Data shown:
----

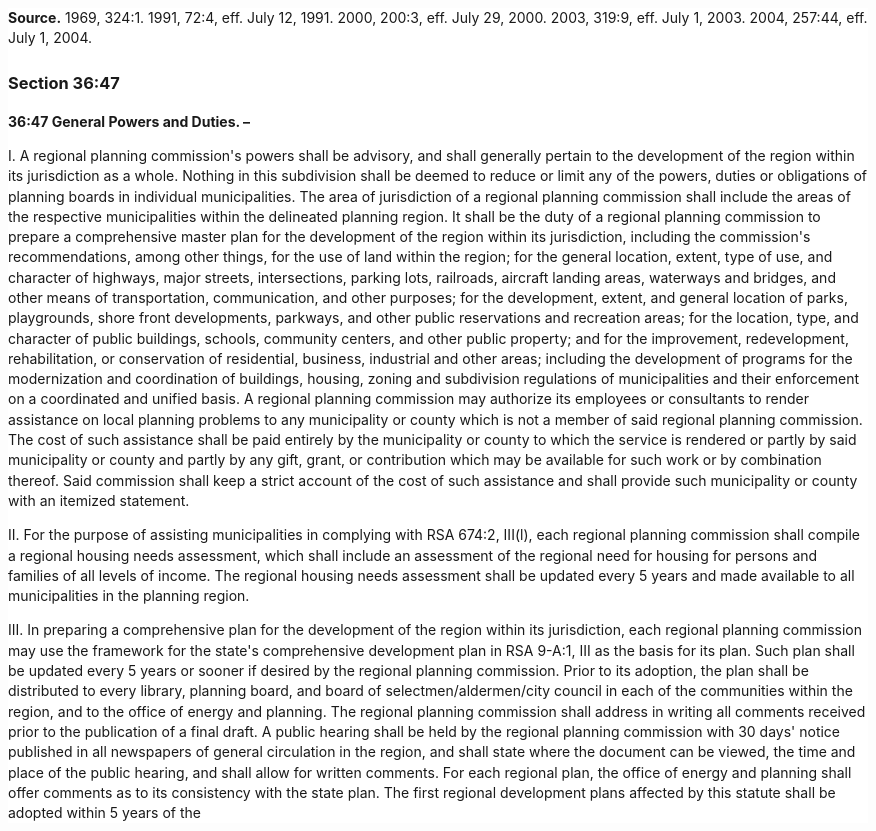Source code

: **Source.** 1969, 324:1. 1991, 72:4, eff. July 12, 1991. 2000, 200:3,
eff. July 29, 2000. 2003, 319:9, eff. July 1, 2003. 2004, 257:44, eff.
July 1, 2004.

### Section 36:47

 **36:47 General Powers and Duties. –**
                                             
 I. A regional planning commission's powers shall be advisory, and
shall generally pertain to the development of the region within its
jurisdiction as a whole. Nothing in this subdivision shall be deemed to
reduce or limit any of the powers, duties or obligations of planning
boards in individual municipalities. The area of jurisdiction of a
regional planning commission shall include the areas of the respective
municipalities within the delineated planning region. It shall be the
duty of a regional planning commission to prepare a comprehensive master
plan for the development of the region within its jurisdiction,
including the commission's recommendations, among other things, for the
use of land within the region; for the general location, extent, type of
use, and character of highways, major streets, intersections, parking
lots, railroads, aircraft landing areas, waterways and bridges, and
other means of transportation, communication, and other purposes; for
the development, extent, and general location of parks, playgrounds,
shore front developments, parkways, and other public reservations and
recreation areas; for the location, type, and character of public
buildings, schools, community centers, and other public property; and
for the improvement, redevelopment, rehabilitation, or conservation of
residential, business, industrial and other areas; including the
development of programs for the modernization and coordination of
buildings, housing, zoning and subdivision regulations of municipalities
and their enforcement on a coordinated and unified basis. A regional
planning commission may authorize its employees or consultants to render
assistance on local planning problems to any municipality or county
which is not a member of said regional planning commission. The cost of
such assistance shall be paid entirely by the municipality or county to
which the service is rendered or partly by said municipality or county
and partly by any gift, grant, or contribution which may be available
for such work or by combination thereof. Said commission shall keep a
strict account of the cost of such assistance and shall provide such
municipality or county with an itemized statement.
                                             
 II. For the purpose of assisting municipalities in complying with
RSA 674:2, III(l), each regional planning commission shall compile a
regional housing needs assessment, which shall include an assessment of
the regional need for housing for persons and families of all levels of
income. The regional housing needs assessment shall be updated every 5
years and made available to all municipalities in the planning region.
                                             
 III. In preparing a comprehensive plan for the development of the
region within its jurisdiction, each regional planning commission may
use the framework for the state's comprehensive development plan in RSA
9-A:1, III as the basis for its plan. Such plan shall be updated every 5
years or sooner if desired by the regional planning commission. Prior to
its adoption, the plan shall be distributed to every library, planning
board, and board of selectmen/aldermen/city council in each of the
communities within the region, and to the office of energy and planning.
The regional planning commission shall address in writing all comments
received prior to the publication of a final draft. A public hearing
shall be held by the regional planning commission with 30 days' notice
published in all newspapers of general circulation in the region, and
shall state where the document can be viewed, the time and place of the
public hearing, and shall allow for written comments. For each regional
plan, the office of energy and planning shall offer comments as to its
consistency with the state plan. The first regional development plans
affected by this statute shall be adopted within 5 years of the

----

Brief:
Reproduce the entries above verbatim, leaving out the pictures.

Result of this exercise:
Source code

: **Source.** 1969, 324:1. 1991, 72:4, eff. July 12, 1991. 2000, 200:3,
eff. July 29, 2000. 2003, 319:9, eff. July 1, 2003. 2004, 257:44, eff.
July 1, 2004.

### Section 36:47

 **36:47 General Powers and Duties. –**
                                             
 I. A regional planning commission's powers shall be advisory, and
shall generally pertain to the development of the region within its
jurisdiction as a whole. Nothing in this subdivision shall be deemed to
reduce or limit any of the powers, duties or obligations of planning
boards in individual municipalities. The area of jurisdiction of a
regional planning commission shall include the areas of the respective
municipalities within the delineated planning region. It shall be the
duty of a regional planning commission to prepare a comprehensive master
plan for the development of the region within its jurisdiction,
including the commission's recommendations, among other things, for the
use of land within the region; for the general location, extent, type of
use, and character of highways, major streets, intersections, parking
lots, railroads, aircraft landing areas, waterways and bridges, and
other means of transportation, communication, and other purposes; for
the development, extent, and general location of parks, playgrounds,
shore front developments, parkways, and other public reservations and
recreation areas; for the location, type, and character of public
buildings, schools, community centers, and other public property; and
for the improvement, redevelopment, rehabilitation, or conservation of
residential, business, industrial and other areas; including the
development of programs for the modernization and coordination of
buildings, housing, zoning and subdivision regulations of municipalities
and their enforcement on a coordinated and unified basis. A regional
planning commission may authorize its employees or consultants to render
assistance on local planning problems to any municipality or county
which is not a member of said regional planning commission. The cost of
such assistance shall be paid entirely by the municipality or county to
which the service is rendered or partly by said municipality or county
and partly by any gift, grant, or contribution which may be available
for such work or by combination thereof. Said commission shall keep a
strict account of the cost of such assistance and shall provide such
municipality or county with an itemized statement.
                                             
 II. For the purpose of assisting municipalities in complying with
RSA 674:2, III(l), each regional planning commission shall compile a
regional housing needs assessment, which shall include an assessment of
the regional need for housing for persons and families of all levels of
income. The regional housing needs assessment shall be updated every 5
years and made available to all municipalities in the planning region.
                                             
 III. In preparing a comprehensive plan for the development of the
region within its jurisdiction, each regional planning commission may
use the framework for the state's comprehensive development plan in RSA
9-A:1, III as the basis for its plan. Such plan shall be updated every 5
years or sooner if desired by the regional planning commission. Prior to
its adoption, the plan shall be distributed to every library, planning
board, and board of selectmen/aldermen/city council in each of the
communities within the region, and to the office of energy and planning.
The regional planning commission shall address in writing all comments
received prior to the publication of a final draft. A public hearing
shall be held by the regional planning commission with 30 days' notice
published in all newspapers of general circulation in the region, and
shall state where the document can be viewed, the time and place of the
public hearing, and shall allow for written comments. For each regional
plan, the office of energy and planning shall offer comments as to its
consistency with the state plan. The first regional development plans
affected by this statute shall be adopted within 5 years of the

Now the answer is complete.